- Göreviniz
Metin parçasının "Kime ne zaman" sözleriyle başlayıp "kalırsa bir dehadır." sözleriyle biten kısmını, "dehadır" yerine "ustadır" koyarak düzenleyin ve yeniden yazın.

- Metin parçası

════════════════

Kazım Kurt iyi siyasetçidir. İyi derken, siyaseti iyi bildiğinden söz ediyorum. Nerede, ne zaman konumlanması gerektiği yönünde ciddi bir birikimi vardır.

Kime ne zaman sırt döneceğini de, kim ile ne zaman yan yana duracağını da gayet iyi bilir. Ne zaman, nereye talip olması gerektiğini konusunda da bana kalırsa bir dehadır.

*
Bir niyet okuma olarak değerlendirilmesin fakat Kazım Kurt’un yerel seçimlere ilişkin üç aşağı beş yukarı şu şekilde davranacağını düşünüyorum.
Her şeyden önce Kurt, belediyecilik anlamında başarılı olsa da, iletişim ve ekip konusunda zayıf olduğunun farkındadır bana kalırsa…
Son il kongresinde alınan sonuç en azından Kazım Kurt’u farkında olmak zorunda bırakmıştır.

════════════════

- Verilen öğeler
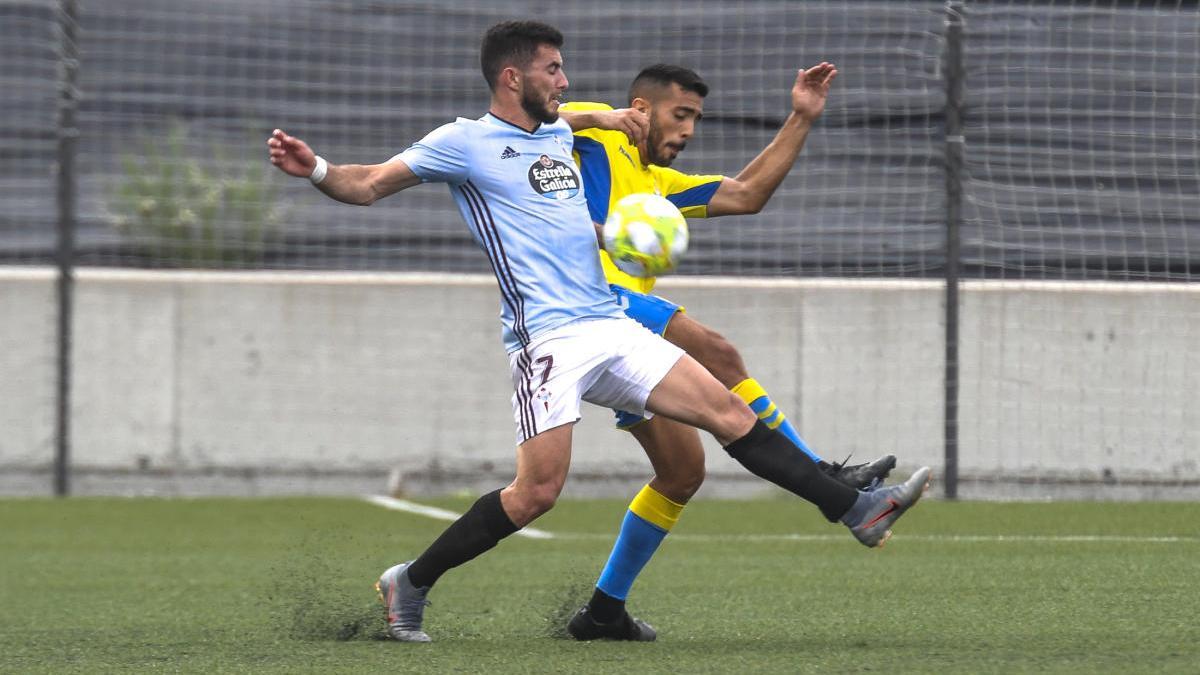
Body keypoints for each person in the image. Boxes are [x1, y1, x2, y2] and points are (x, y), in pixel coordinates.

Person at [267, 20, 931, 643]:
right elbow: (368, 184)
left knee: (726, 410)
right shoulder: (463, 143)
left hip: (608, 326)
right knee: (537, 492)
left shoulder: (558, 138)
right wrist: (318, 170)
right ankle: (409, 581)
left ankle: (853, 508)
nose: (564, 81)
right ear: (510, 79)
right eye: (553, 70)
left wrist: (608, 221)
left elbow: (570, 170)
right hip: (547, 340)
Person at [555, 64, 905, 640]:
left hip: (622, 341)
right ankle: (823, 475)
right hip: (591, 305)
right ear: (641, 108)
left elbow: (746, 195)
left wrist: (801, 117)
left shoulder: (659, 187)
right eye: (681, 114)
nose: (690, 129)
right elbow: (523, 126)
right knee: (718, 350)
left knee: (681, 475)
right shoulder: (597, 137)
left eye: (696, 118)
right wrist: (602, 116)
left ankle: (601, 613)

════════════════

- Alıştırma sonucu
Kime ne zaman sırt döneceğini de, kim ile ne zaman yan yana duracağını da gayet iyi bilir. Ne zaman, nereye talip olması gerektiğini konusunda da bana kalırsa bir ustadır.